Friday, November 01, 2013

Pellet gun is not a "firearm" requiring presumptive prison sentence

Korey Kaul won in State v. Craddick, No. 108,335 (Kan. App. 2013) reversing the sentence in a Douglas County case for attempted aggravated assault.  Here is coverage of the case by the LJ World.  The court described the issue as follows:
Craddick pointed his Ruger Airhawk pellet rifle at his victims and threatened to shoot them if they did not put his dog on the ground. The district court found that Craddick had committed his crimes with a firearm, which triggered a presumptive prison sentence under K.S.A. 2011 Supp. 21-6804(h).  Craddick's pellet rifle was not a firearm under K.S.A. 2011 Supp. 21-5111(m) because rather than propelling projectiles by force of an explosion or combustion, it propels projectiles by force of air or gas.  The district court's erroneous firearm designation requires us to vacate Craddick's sentence and reverse and remand his case for resentencing.
The court relied on the new statutory definition of "firearm" under  K.S.A. 2011 Supp. 21-5111(m), which defines it as "any weapon designed or having the capacity to propel a projectile by force of an explosion or combustion."  This definition is inconsistent with previous case law, which held that "[a] firearm [has the] design or capacity to propel a projectile by force of an explosion, gas, or other combustion."  State v. Davis, 227 Kan. 174, 177, 605 P.2d 572 (1980).  This case law definition had led the KSC to hold that a pellet gun was a "firearm" for purposes of a special sentencing rule because the pellet gun was "capable of and was designed to 'propel a projectile by force of . . . gas . . . .'"  State v.
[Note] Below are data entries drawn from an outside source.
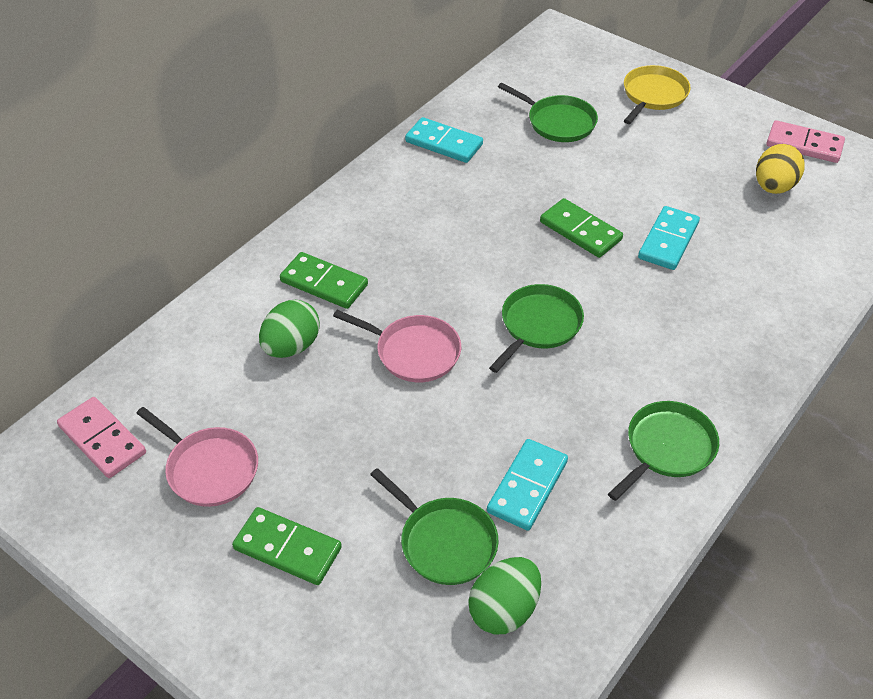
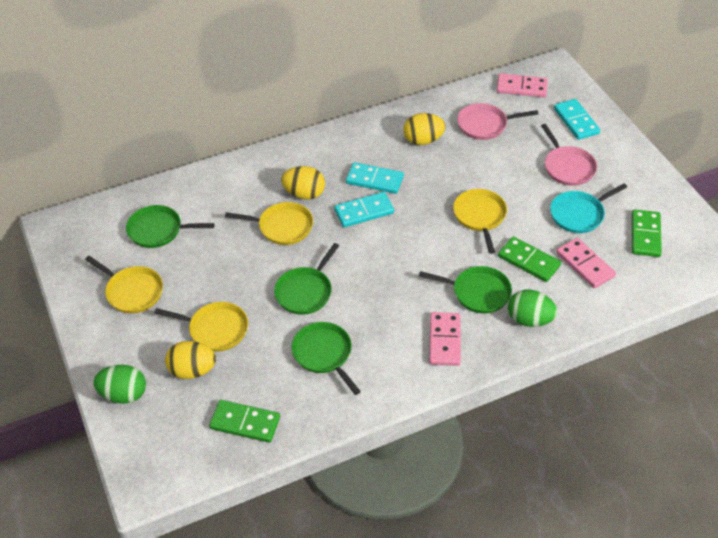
pink domino: [57,397,146,478] [766,120,845,163] = 2 -> [429,312,461,366] [497,73,548,97] [556,238,616,289] = 3
turquoise pan: none = 0 -> [550,183,627,233] = 1
yellow egg: [756,144,804,194] = 1 -> [165,341,216,379] [281,166,325,200] [404,113,445,145] = 3
yellow pan: [624,65,691,124] = 1 -> [85,256,163,313] [154,302,248,351] [225,202,313,245] [453,189,507,254] = 4

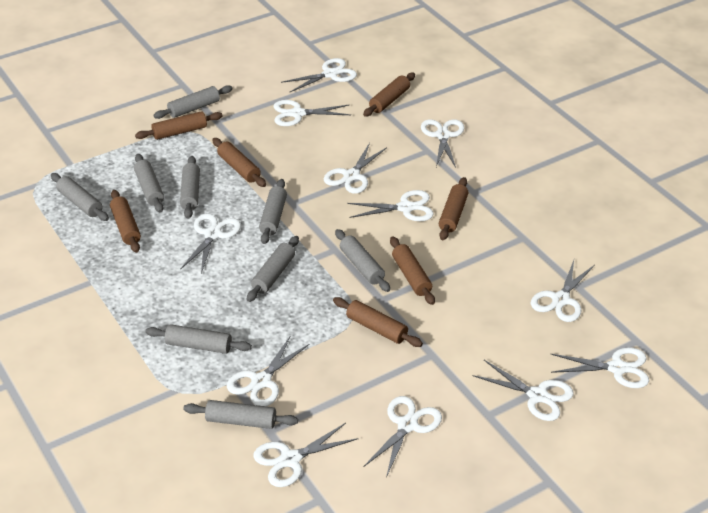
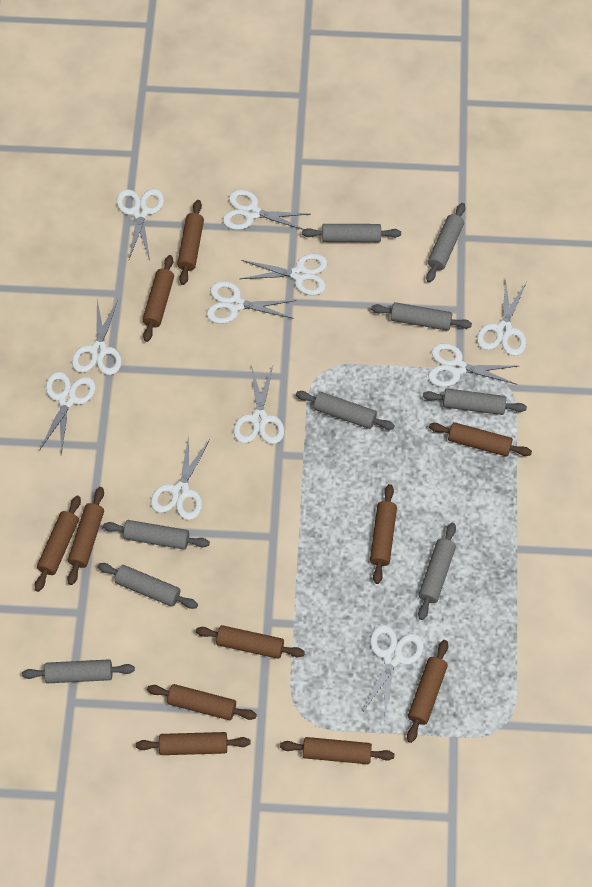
brown rolling pin: [110,190,141,253] [135,111,223,140] [212,138,266,187] [333,297,423,347] [363,72,415,117] [390,237,435,305] [439,177,468,240] = 7 -> [35,496,81,592] [68,487,104,585] [136,732,250,755] [143,255,174,342] [147,684,257,720] [177,200,204,285] [196,625,305,659] [280,737,394,764] [370,484,397,584] [407,640,448,743] [429,422,532,457] = 11
white scissors: [180,213,241,273] [227,335,310,406] [253,423,359,487] [274,100,351,126] [281,58,357,93] [324,143,387,194] [347,190,434,221] [363,396,442,477] [421,119,464,168] [472,360,574,421] [531,260,595,322] [551,348,649,388] = 12 -> [39,372,96,455] [72,300,122,375] [117,189,164,260] [151,435,210,520] [207,281,296,324] [223,190,310,230] [234,365,284,444] [240,253,327,295] [363,625,424,717] [428,343,518,387] [477,278,526,356] = 11

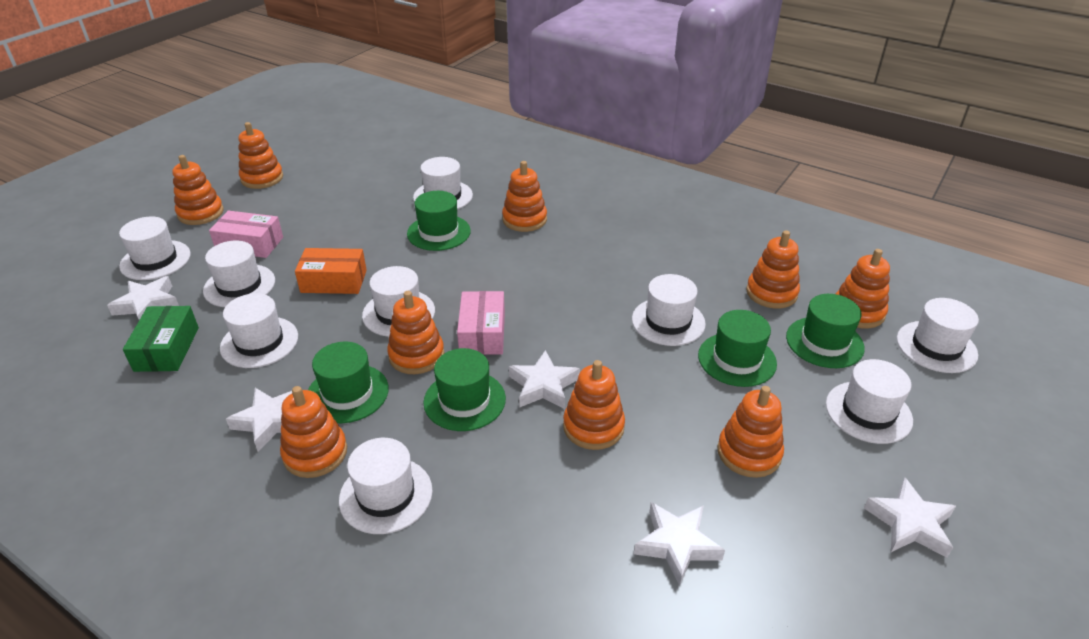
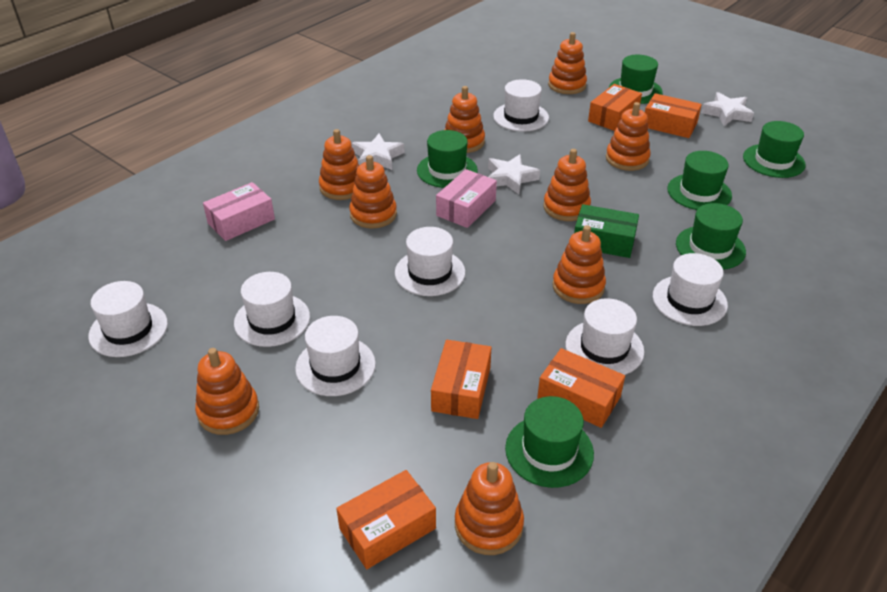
green hat: [308,342,389,423] [407,191,471,251] [423,348,506,431] [698,310,777,387] [786,294,865,368] = 5 -> [417,130,478,188] [505,396,594,488] [609,55,663,104] [667,151,732,210] [676,203,746,270] [743,121,805,178] = 6
orange box: [295,248,367,294] = 1 -> [336,470,436,569] [431,340,492,419] [537,348,625,428] [588,84,642,131] [645,93,702,138] = 5
white hat: [119,216,191,280] [203,240,275,307] [220,293,298,368] [339,438,432,534] [362,266,435,337] [413,157,473,210] [632,274,706,346] [826,359,913,444] [897,298,979,373] = 9 -> [88,281,168,357] [234,272,310,347] [295,316,376,396] [395,227,465,296] [493,79,549,132] [566,298,644,375] [653,253,728,326] = 7
white star: [107,276,179,320] [226,388,292,452] [509,350,580,409] [634,502,725,586] [864,478,956,558] = 5 -> [351,133,404,170] [488,154,540,194] [701,92,754,126] = 3

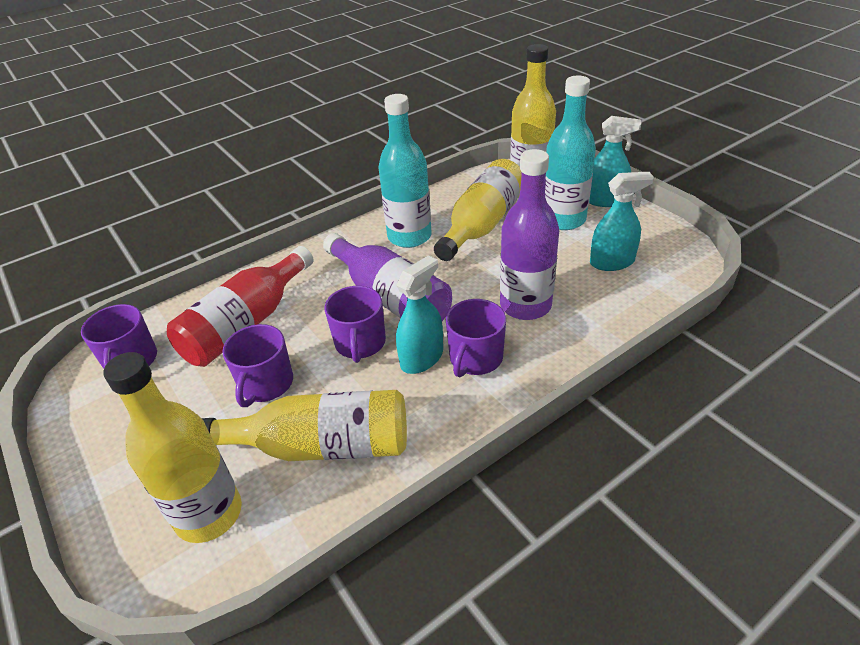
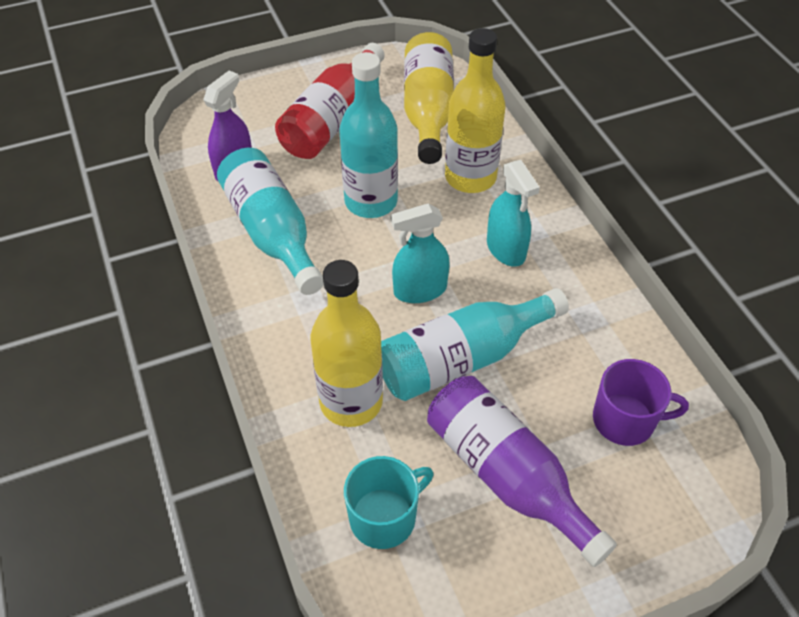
purple bottle: [323,233,452,321] [500,149,559,320] = 2 -> [427,376,617,567] = 1
purple mug: [81,304,157,369] [222,324,293,407] [324,286,386,363] [446,299,506,377] = 4 -> [593,359,689,446] = 1
purple spray bottle: none = 0 -> [203,71,252,181] = 1
turquoise bottle: [379,94,432,248] [545,76,596,230] = 2 -> [217,148,324,295] [339,52,398,218] [381,288,569,401] = 3
turquoise mug: none = 0 -> [344,456,433,549] = 1
turquoise spray bottle: [396,255,443,374] [589,116,641,207] [590,172,654,271] = 3 -> [391,203,450,303] [487,160,540,267] = 2
yellow bottle: [103,352,242,543] [202,390,407,461] [434,159,522,261] [510,44,556,167] = 4 -> [311,260,383,427] [404,32,454,164] [445,28,506,193] = 3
Fowler, 238 Kan. 213, 217, 708 P.2d 539 (1985).  The holding in Craddick suggests that district courts should no longer find that air rifles or pellet guns require a presumptive prison sentence under K.S.A. 21-6804(h).

The case could have a significant impact in aggravated assault prosecutions, where a pellet gun is often used in the crime.  It will not affect the conviction, but it will keep the special sentencing rule in K.S.A. 21-6804(h) from making these severity level 7 crimes (which are presumptive probation for criminal history C and lower) from becoming presumptive prison offenses when an a pellet gun or bb gun was used.

[Update: the state did not file a PR and the mandate issued on December 5, 2013.]